I assume all of you can tie your shoes but then again there are those with Velcro, so maybe not. I'm not dissing those who don't as I still tie mine with two bows looped over each other. Tying shoes being one of the common handicaps of a Autistic mind. I've moved on from that though and can tie shoes now in several ways. My son being the instigator of that. But my feet are Houdinis and can untie almost any knot if left to walk a quarter of a mile or more without my hands ever having touched them.
There are a few knots I use frequently but I also frequently am in position where I need a better knot and don't have one. I tie up livestock to fences when in a halter, I tie down tarps over hay and equipment. I tie open the tractor shed doors before I drive it out. And I have to tighten the clothes line every summer with a double half hitch to take out the sag. Maybe another knot would do a better job, I don't know because I know so very few. So when I was begged to take over cubscouts for a while on the contingency that if family needs consume more of my time than presently, I'm released from duty. I began to teach knots and a few other things but what does one expect with a ADH mind.
But earning badges is not going to be our main goal, instead learning will be. I want them to use the things they learn and teach them how it can enrich their lives.The boys won't remember the knots if they don't use them in practical ways.
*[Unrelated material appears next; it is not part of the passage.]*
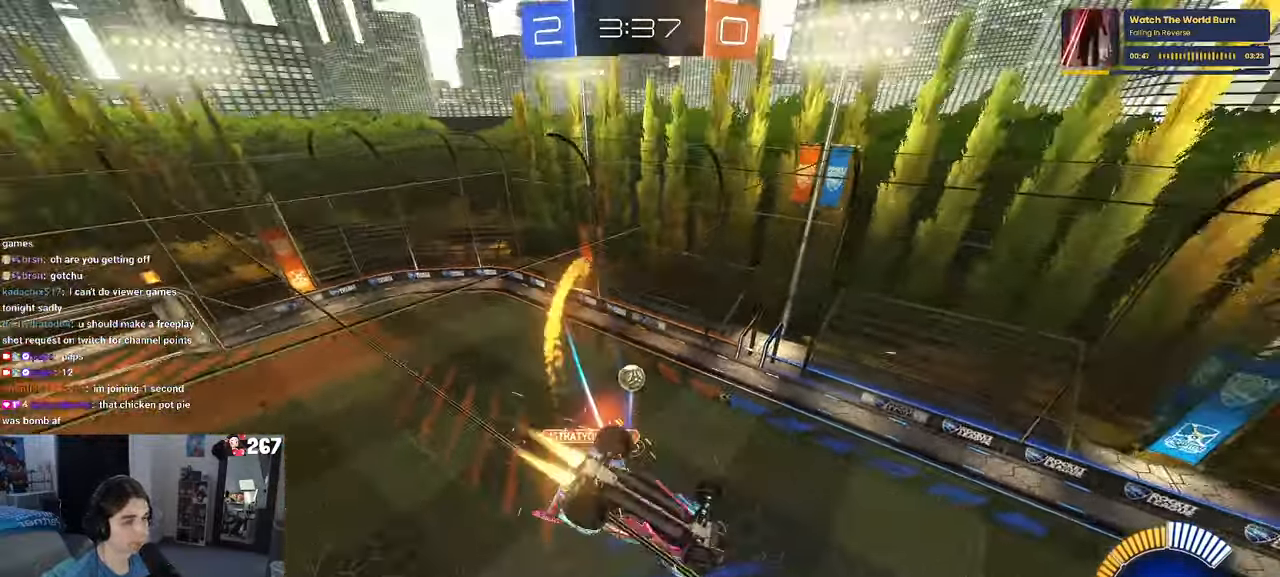
{"buttons": [], "left_stick": "down-right", "right_stick": "center", "events": [[33, "R1", "up"]]}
It is why so many knots have more than one name. For instance, a square knot is also a reef knot.
A square knot was the first knot I taught last night. Growing up I used this knot on the gate since for quite a period of time it had no latch. It is fast to tie and fast to untie. It is used to lash to ends or two ropes together. It is what they call a temporary knot. One meant to hold something for a short period of time, hence, fast to tie and fast to untie.
Two different colored ropes works best as you can see the path of each rope. A square knot is left over right and right over left. Or right over left and left over right.
It doesn't matter but the rope that lays on top first and goes under is the say rope that lays on top once more and goes through the hole. So the first pass is just like when you are tying your shoes or a granny knot.
Then voila - the knot is two loops and two tails. The next step for the boys was to take just the yellow or just the white rope and pull it around a pretend post. The tails of these two ends are tied in a square knot. Since only one colored rope is used, it tested the boys and they made a mistake their first round. Having succeeded before, they were quick to try again and some again, but success was the end result. I have to say out loud, left over right and right over left commanding my hands lest they wonder off in the wrong direction. That is the way I latched the gate as a child and a good method to master a task.
But I have another way of tying a square knot. It is the way I tie the large doors back on the tractor shed. I use old baling twine. This is two short pieces of cordage and not strong enough on their own with the wind trying to use the large doors as sails. So I fold the length of twine in half creating a loop on one end. I do the same thing with another twine. I lay one over the other.
Then I pull the tails of the loop on top through the loop on bottom.
The same knot with another method of tying it. This gives me a longer rope and one that is two twine pieces thick giving it strength that is sufficient to tie back the doors in a high wind - for a short time. Left, it would not hold but it doesn't have to work for longer than a few hours. I then use a triple half hitch to tie the ends to the side of the building or the fence. Is there such a thing as a triple half hitch. Hmmm.... don't know. It is a half hitch, a half hitch, and one more half hitch.
This method does not work so well if you are joining two fifty foot long pieces of rope. Too much tail to drag through the loop. And a double thick rope is not always necessary. It might just use up too much rope leaving you short.
Of course I would not have to tie the twine in this manner, I could just take two pieces of twine, tie them in a square knot and loop them back on each other creating a double thick rope. Choices, that is what I like about knowledge. It creates possibilities.
So if you want to learn to tie knots with me, I'd suggest buying some inexpensive rope in two different colors. Girls are not exempt from needing to tie knots for prepareness. Don't count on a guy being around to bale you out. He might be injured, he might be off on a work crew, one might not be around. Hence, the word self in self-sufficiency.
Unless you live in the city and have others servicing most of your needs, you are going to need to know how to tie knots. Any ranch or farm girl has to know a few. In a disaster or bug out situation, they become life saving. I realize that the few I know aren't going to be sufficient in an emergency. Tying a Bowline is definitely one I need to know. It is a standard basic. My dad has taught me how to tie one almost every year and every year I promtly forget it. This year I'm practicing off and on, using it in tasks around the place so it becomes ingrained in my mind like the square knot that latched the gate.